## START

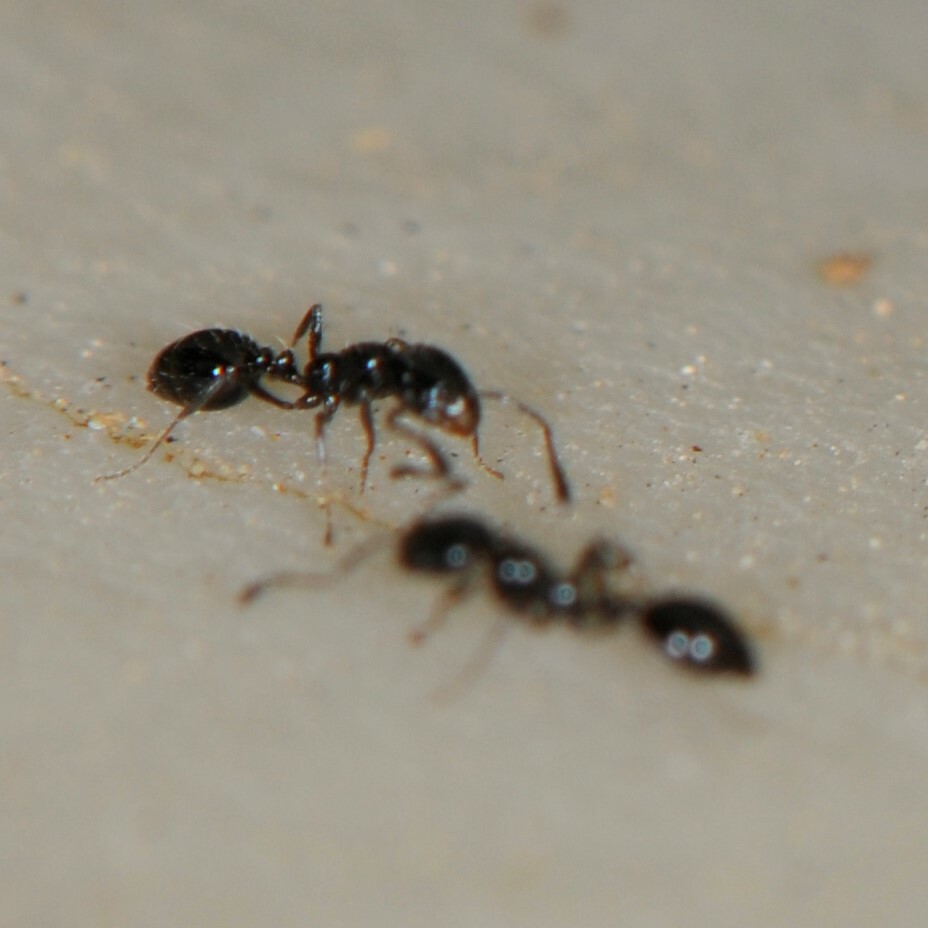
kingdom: Animalia
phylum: Arthropoda
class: Insecta
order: Hymenoptera
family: Formicidae
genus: Monomorium
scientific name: Monomorium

## END

The request - Please copy every line of the data above word for word, leaving out the pictures.

Response to this exercise -
kingdom: Animalia
phylum: Arthropoda
class: Insecta
order: Hymenoptera
family: Formicidae
genus: Monomorium
scientific name: Monomorium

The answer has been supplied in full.